A new language?

So we are officially delaying our Michigan trip for a week, just so we can give Jake more time to recover from his injury. If he is still not fully recovered a week from now, we will have no choice but cancel the whole trip.

Today, Jake’s OT did some gentle massage, stretching and cranial sacral work on his entire left leg, I want to say that he was bearing weight a little better after that. But it is too soon to sing the happy song at this time. We go back to see her tomorrow night for more massaging and cranial work. She apologized a zillion times for what happened, but the truth of the matter is she doesn’t really know what happened or how it happened. Only if Jake could talk, then the “mystery” can be solved. But then again, if he could talk, a lot of other things can be solved as well.

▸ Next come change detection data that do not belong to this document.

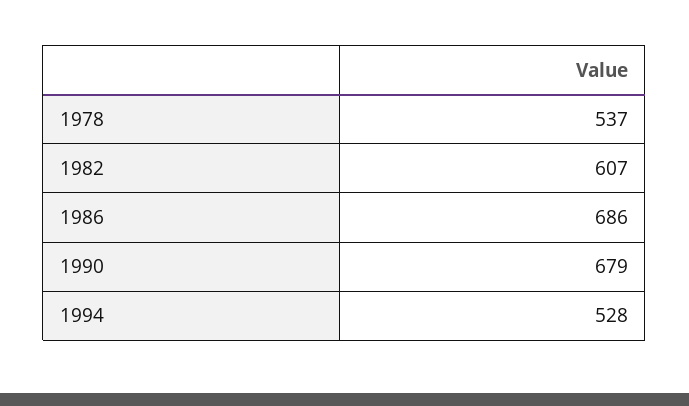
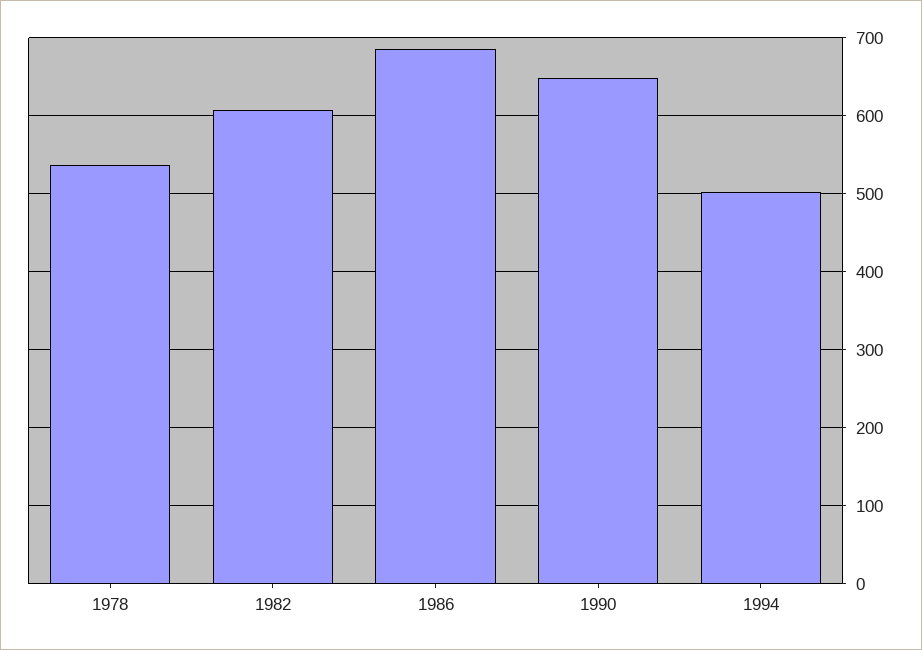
  {
    "1978": 537,
    "1982": 607,
    "1986": 686,
-   "1990": 679,
+   "1990": 650,
-   "1994": 528
+   "1994": 500
  }

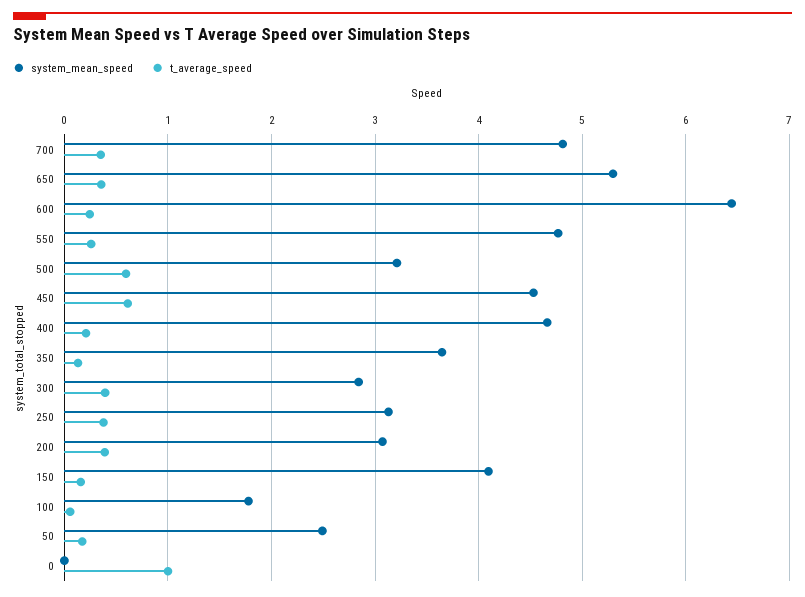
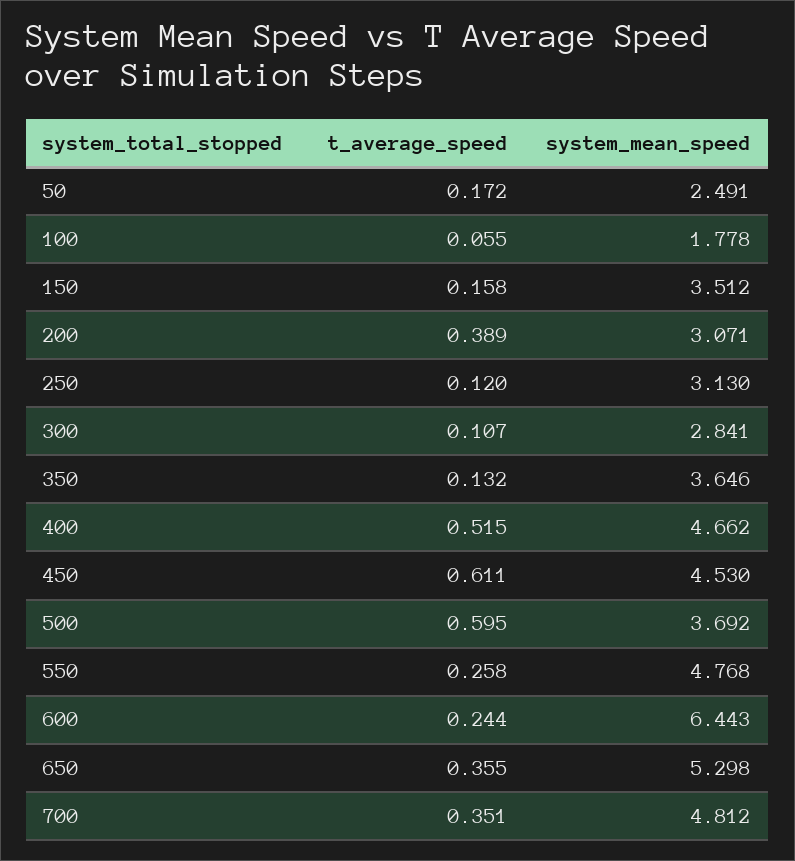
  {
    "system_mean_speed": {
      "700": 4.812,
      "650": 5.298,
      "600": 6.443,
      "550": 4.768,
-     "500": 3.2,
+     "500": 3.692,
      "450": 4.53,
      "400": 4.662,
      "350": 3.646,
      "300": 2.841,
      "250": 3.13,
      "200": 3.071,
-     "150": 4.1,
+     "150": 3.512,
      "100": 1.778,
-     "50": 2.491,
+     "50": 2.491
-     "0": 0
    },
    "t_average_speed": {
      "700": 0.351,
      "650": 0.355,
      "600": 0.244,
      "550": 0.258,
      "500": 0.595,
      "450": 0.611,
-     "400": 0.2,
+     "400": 0.515,
      "350": 0.132,
-     "300": 0.4,
+     "300": 0.107,
-     "250": 0.4,
+     "250": 0.12,
      "200": 0.389,
      "150": 0.158,
      "100": 0.055,
-     "50": 0.172,
+     "50": 0.172
-     "0": 1
    }
  }

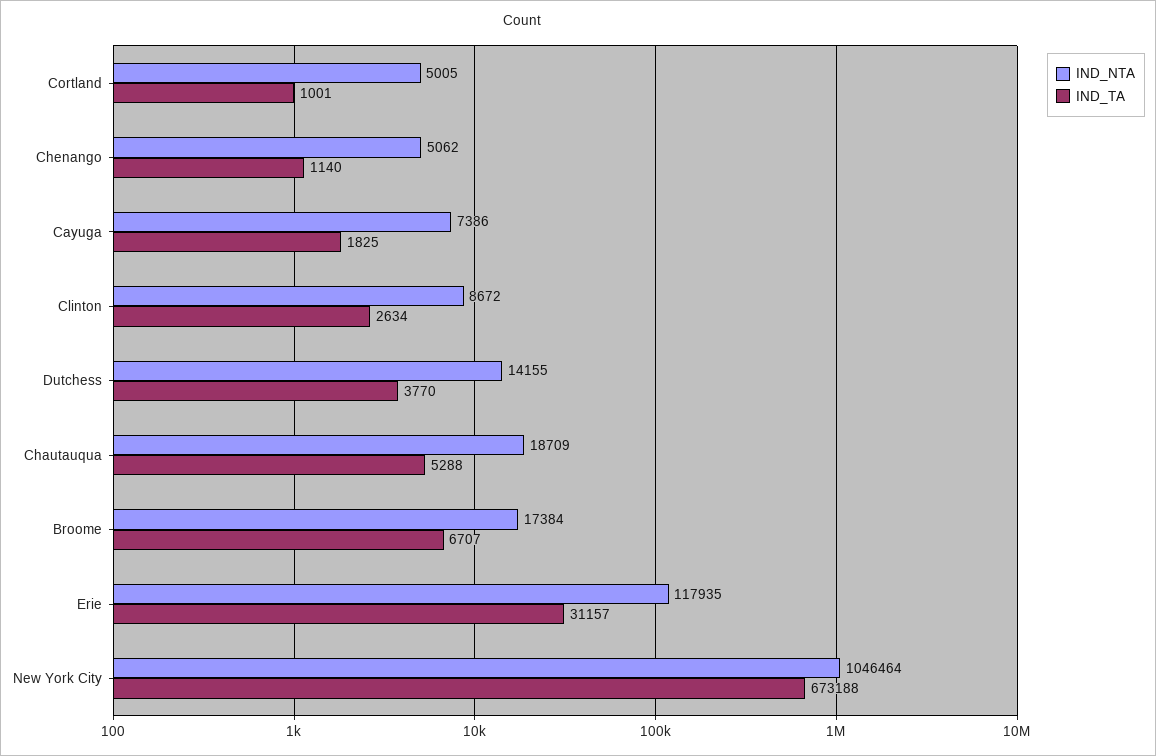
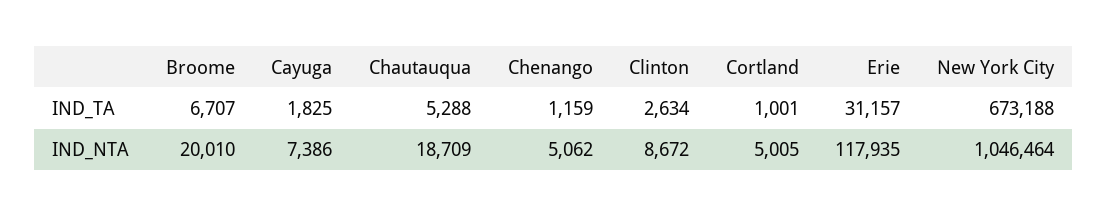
  {
    "IND_NTA": {
      "Cortland": 5005,
      "Chenango": 5062,
      "Cayuga": 7386,
      "Clinton": 8672,
-     "Dutchess": 14155,
      "Chautauqua": 18709,
-     "Broome": 17384,
+     "Broome": 20010,
      "Erie": 117935,
      "New York City": 1046464
    },
    "IND_TA": {
      "Cortland": 1001,
-     "Chenango": 1140,
+     "Chenango": 1159,
      "Cayuga": 1825,
      "Clinton": 2634,
-     "Dutchess": 3770,
      "Chautauqua": 5288,
      "Broome": 6707,
      "Erie": 31157,
      "New York City": 673188
    }
  }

I was just thinking I am so grateful to the internet. When we first realized the severity of Jake’s medical issues, what saved me was the internet. I spent hours upon hours researching about hypotonia, about dandy walker, about CP, about anything and everything related to his conditions. I’ve also connected with so many parents around the globe and exchanged valuable information. I have formed great friendships with women some I have never met, yet I feel like most of the times, they understand me better than my own family does. To me, being a member of the special needs community is almost like being in a “virtual” society, except none of us chose to be in it, but once you are in it for whatever reason, you learned a whole new way of life, a new perspective on people and things, even a new language. I mean how many of you out there know what is hypotonia, what is dandy walker, what is cranial sacral, if you don’t live in my “society”. While I am at it, what is an IEP, what is EI, CPSE, CSE? I told you, a whole new language. But ask any of my good friends in Atlanta, Michigan, New Jersey, Illinois, and Minnesota, they can explain the terminologies better than I can.

OK, let me stop rambling about nothing.